Difference between dictionary and pandas series in Python
Always read the docs first
But since you asked:
- Dictionaries are one of python's default data structures which
allow you to store
key: value
pairs and offer some built-in methods to manipulate your data, which you can read on the docs (here is a good summary to jump start your reading process). - Panda's Series are one-dimensional ndarrays with
axis-labels, which allow you to store
array-like, dict, or scalar
values and are one of numpy's (a scientific computing python library) built-in data structures.

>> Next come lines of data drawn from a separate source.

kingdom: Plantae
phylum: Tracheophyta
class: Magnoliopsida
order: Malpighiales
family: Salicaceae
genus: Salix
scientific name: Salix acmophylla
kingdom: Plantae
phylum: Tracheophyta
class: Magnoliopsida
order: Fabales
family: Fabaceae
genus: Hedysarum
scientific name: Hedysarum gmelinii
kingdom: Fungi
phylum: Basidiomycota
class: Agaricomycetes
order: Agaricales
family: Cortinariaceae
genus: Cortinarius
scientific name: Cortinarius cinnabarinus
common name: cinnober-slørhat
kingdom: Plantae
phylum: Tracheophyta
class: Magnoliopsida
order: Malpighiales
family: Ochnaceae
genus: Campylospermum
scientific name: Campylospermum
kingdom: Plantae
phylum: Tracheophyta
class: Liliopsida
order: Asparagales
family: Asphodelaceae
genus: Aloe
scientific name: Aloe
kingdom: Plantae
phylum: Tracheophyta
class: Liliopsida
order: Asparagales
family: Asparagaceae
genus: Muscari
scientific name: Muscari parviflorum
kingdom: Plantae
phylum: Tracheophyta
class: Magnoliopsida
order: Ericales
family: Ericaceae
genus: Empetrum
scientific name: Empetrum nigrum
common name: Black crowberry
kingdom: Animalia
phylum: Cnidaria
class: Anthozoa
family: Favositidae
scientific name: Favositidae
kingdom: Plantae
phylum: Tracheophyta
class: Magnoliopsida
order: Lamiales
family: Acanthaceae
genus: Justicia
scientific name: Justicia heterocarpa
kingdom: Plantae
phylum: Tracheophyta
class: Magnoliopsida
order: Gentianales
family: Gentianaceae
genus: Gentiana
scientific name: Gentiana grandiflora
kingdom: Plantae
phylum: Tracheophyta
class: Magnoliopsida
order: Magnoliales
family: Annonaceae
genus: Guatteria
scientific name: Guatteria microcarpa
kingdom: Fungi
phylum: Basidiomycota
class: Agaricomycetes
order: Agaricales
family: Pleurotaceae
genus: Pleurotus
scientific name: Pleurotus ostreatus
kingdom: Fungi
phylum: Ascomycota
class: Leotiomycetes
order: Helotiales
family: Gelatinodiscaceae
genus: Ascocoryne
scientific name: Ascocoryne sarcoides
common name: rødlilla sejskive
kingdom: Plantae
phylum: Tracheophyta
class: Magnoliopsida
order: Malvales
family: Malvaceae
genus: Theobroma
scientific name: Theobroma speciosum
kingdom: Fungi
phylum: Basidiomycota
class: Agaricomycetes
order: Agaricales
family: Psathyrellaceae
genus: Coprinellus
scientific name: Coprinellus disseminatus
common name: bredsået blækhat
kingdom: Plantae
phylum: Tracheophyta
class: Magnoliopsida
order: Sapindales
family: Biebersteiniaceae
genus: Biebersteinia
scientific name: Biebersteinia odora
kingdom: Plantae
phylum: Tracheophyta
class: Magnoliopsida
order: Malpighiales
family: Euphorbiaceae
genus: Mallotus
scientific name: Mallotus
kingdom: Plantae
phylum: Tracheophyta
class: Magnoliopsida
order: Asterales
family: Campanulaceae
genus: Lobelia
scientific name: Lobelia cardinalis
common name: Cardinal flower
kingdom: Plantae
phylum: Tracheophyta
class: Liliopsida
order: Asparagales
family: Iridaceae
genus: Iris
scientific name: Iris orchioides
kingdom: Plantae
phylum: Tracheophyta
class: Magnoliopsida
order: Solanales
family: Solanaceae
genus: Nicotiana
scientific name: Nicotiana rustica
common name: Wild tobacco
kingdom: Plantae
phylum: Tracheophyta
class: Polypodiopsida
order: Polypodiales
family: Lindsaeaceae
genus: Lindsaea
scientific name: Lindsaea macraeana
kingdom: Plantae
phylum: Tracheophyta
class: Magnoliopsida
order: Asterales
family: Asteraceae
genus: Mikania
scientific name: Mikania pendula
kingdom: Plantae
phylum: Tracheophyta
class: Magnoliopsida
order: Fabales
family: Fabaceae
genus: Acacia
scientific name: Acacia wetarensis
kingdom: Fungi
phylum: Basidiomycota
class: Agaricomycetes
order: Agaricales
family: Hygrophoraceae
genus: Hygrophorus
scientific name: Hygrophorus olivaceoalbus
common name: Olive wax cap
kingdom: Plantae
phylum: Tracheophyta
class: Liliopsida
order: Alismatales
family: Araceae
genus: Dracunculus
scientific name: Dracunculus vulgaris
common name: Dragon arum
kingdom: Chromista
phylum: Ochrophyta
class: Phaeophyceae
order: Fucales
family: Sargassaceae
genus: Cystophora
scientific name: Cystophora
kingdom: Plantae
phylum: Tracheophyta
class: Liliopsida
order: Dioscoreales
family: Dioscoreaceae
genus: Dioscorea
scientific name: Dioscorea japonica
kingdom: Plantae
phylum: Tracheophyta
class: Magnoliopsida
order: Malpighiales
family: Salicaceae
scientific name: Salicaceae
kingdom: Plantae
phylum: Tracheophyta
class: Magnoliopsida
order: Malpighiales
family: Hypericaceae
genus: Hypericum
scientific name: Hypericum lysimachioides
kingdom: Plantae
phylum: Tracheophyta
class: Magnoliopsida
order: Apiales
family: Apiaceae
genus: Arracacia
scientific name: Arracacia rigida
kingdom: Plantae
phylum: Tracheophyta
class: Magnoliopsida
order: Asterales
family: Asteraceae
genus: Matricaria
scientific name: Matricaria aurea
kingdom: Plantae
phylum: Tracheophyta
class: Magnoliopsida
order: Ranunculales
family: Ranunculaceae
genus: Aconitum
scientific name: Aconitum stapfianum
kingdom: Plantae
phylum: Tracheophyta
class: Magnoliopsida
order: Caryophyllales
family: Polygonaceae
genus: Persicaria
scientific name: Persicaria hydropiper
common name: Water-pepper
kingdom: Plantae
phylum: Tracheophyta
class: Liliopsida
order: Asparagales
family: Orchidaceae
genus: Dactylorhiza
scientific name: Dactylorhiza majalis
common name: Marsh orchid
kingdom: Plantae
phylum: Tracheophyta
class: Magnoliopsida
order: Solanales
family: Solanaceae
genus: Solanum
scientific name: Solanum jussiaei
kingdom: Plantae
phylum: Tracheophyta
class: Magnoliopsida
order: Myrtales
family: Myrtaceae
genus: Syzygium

If you read the docs provided above (see: Panda's Series link) you will notice that they come with a vast amount of methods and attributes quite different, for the most part, from those of a python dictionary.
So it is not just a syntax difference to say the least.
If you only need to store some key:value
pairs, your best and more elegant solution is to use the default dictionary. If you need to make some complex data manipulation on the stored data, then consider using panda's series.
There are 2 important differences.
1) Syntax and associated methods Allows for complex data manipulation in Panda series that would be difficult to achieve using a standard dictionary.
2) Order Standard python dictionaries are unordered sets; values can only be accessed by keys. Data in Panda series can be accessed by keys BUT can also be accessed with a numeric index because they are ordered.
In some ways, Panda series combine the best worlds of standard lists and standard dictionaries in python, but then top it off with some great data manipulation methods.